OCEAN CSI

STANFORD RESEARCHERS EXPLORE A NEW WAY OF STUDYING FISH COMMUNITIES.

eDNA could allow the reconstruction of a whole ecosystem from a jar of seawater. (Illustration: N. Low)

eDNA could allow the reconstruction of a whole ecosystem from a jar of seawater. (Illustration: N. Low)

University of Southhampton scientist John Shepherd once said that counting fish is like counting trees, except that they keep moving around and you can’t see them because they’re underwater. And marine biologists spend a whole lot of time, effort, and money counting fish. They put on SCUBA tanks, jump into the cold ocean, and try to count and identify as many fish as possible before they run out of air. They drag big nets through the water to collect open-ocean fish. And they puzzle through jumbles of information from fisheries, historical records, and even people’s vacation photographs to try and reconstruct fish population numbers. There is little doubt that these data are vital to understanding, protecting and managing fish populations and the ecosystems they inhabit. But most of these methods are not very efficient: They require a lot of manpower and resources to get small amounts of valuable data. Could there be a better way?

A team of scientists, including researchers from Stanford University’s Center for Ocean Solutions and Hopkins Marine Station, have been exploring one exciting new possibility – a technique called environmental DNA, or eDNA. eDNA is based on the fact that as animals move through their habitat, they leave bits of themselves behind. Anyone who lives with a dog or cat will be familiar with the large amounts of hair and dander that remain behind long after the animal has left its spot on the couch. In the same way, marine animals like fish and sea lions continuously shed dead skin cells and other bits of their tissue into the water around them. These bits of tissue are full of the animal’s DNA. Scientists can collect samples of water and search for specific sections of DNA that can be used as genetic ‘barcodes’, allowing them to identify the different species that spent time in the place where the sample was collected. It’s like CSI for marine biologists.

Scientists have previously used eDNA techniques to find rare or invasive species in smaller bodies of freshwater like lakes and streams, but the ocean presents a bigger set of challenges for the use of this technique. Currents, waves, and tides could transport animal cells and DNA over long distances, which could make it hard to tell whether the fish that shed those cells is located where the water sample was taken, or miles away. The much higher salt content in the ocean might also cause DNA to degrade faster, making it a less reliable indicator of what is out there.

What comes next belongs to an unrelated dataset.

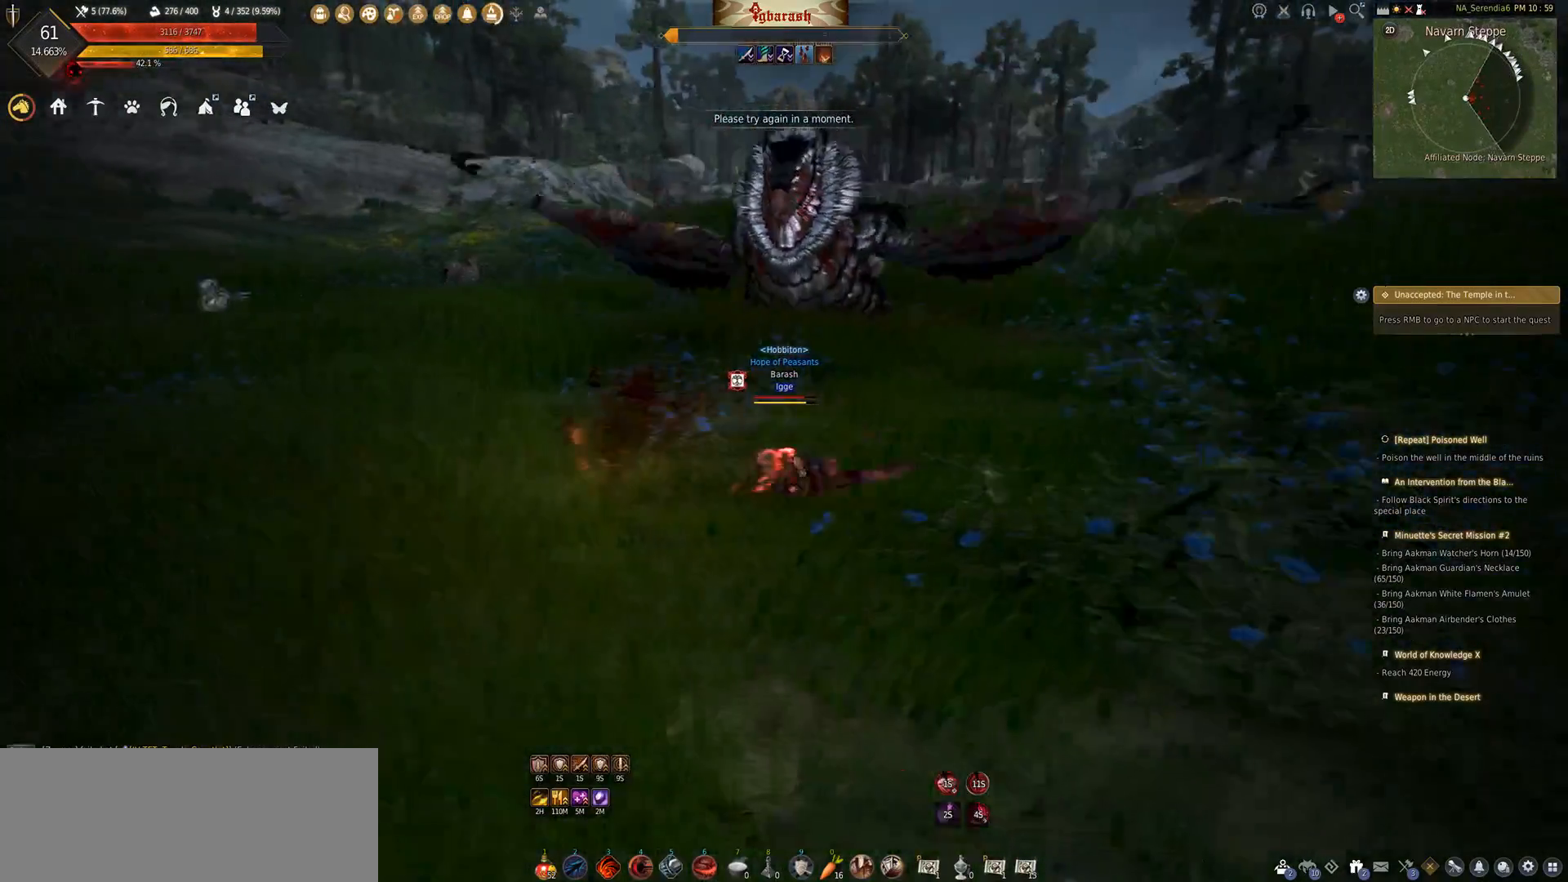
{"keys": ["d", "shift_l"], "mouse": [], "events": []}
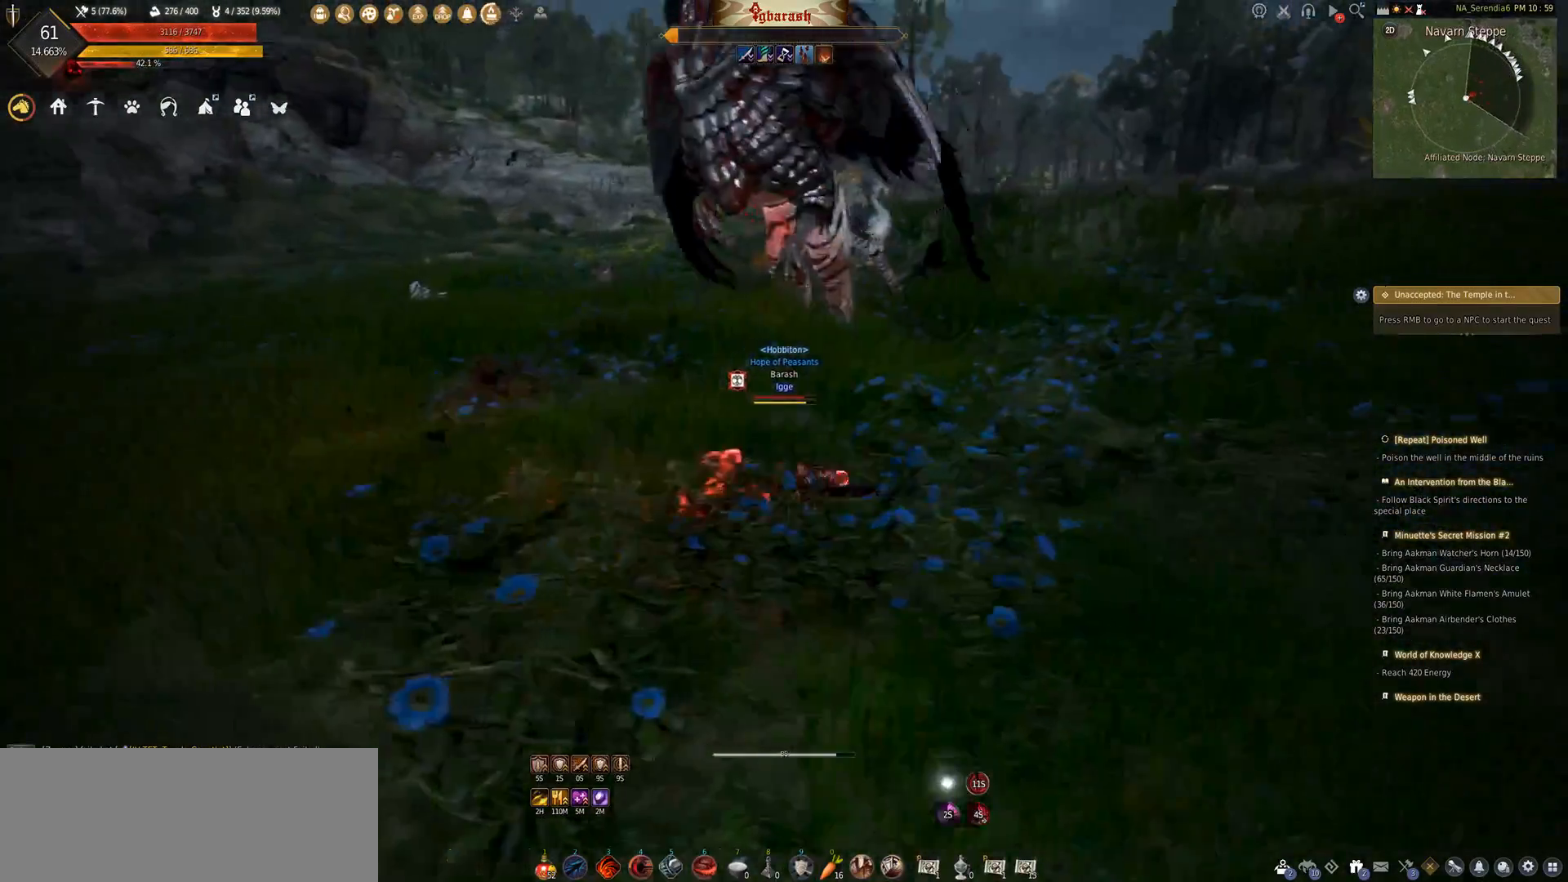
{"keys": ["d", "shift_l"], "mouse": [], "events": []}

Because of these challenges, it was unclear whether eDNA could be as useful in the oceans as it is in freshwater. So, the research team decided to put eDNA to the test by comparing it against the old, tried-and-true method of having SCUBA divers count fish and other vertebrate animals. And they did this test in a place where they already knew a lot about the ecology: the waters right outside Stanford’s Hopkins Marine Station.

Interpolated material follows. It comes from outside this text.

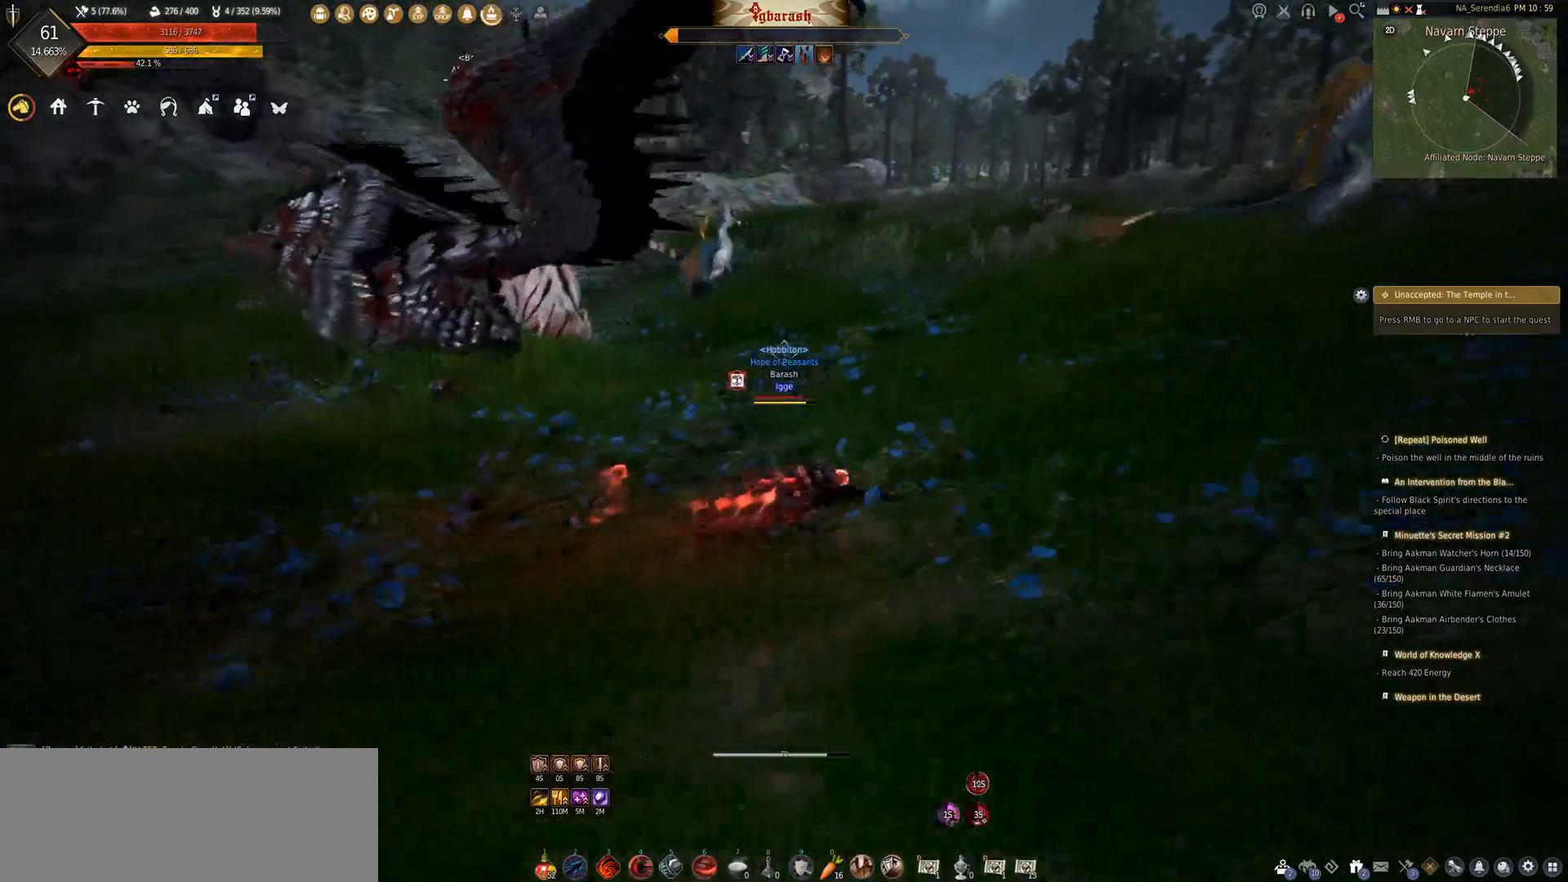
{"keys": ["shift_l", "w"], "mouse": [], "events": [[17, "w", "down"], [33, "d", "up"]]}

The researchers designed their experiment to test two things. Firstly, would eDNA be able to distinguish two nearby places with different groups of animals? They tested this by taking seawater samples from four adjacent habitats that are home to different groups of fish and marine mammals: seagrass bed, kelp forest, rocky reef, and sandy bottom. The researchers figured that if currents and tides do mix up seawater and DNA over long distances, then the eDNA collected from these different neighboring habitats would all look very similar. But if the eDNA could detect the differences between these habitats that the researchers knew existed, it would mean that eDNA could be useful for answering questions about fish within their habitats.

Stanford researchers collected eDNA samples in four adjacent habitats, from seagrass beds in near-shore shallow water, to the deeper sandy bottom about 1.5 miles from shore. (Illustration: N. Low)

Stanford researchers collected eDNA samples in four adjacent habitats, from seagrass beds in near-shore shallow water, to the deeper sandy bottom about 1.5 miles from shore. (Illustration: N. Low)

How well did the eDNA results match the results from the traditional counting methods? The research team made sure to collect all their eDNA samples from the same places that they counted animals using SCUBA. It is not easy to translate the amount of eDNA directly into actual numbers of an animal, so the team compared the patterns of abundance – that is, where each animal was most or least common – from the two methods. By comparing the results from eDNA to the results from the divers, they could test eDNA’s reliability.

So how did the eDNA technique do on its test? Quite well, in fact! In spite of the tides and currents, the team was able use eDNA to detect differences in the groups of species found in the four different habitats, and in places separated by no more than 200-300 feet, or about the length of a city block. Also, for most species of fish and marine mammals, eDNA found the same patterns of abundance that the divers did. For example, both methods showed that rockfish were found mostly in the kelp forest and rocky reef habitats and that harbor seals were most abundant very close to shore. The eDNA samples were even able to detect some species that were missed by SCUBA divers, like the well-camoflaged giant kelpfish.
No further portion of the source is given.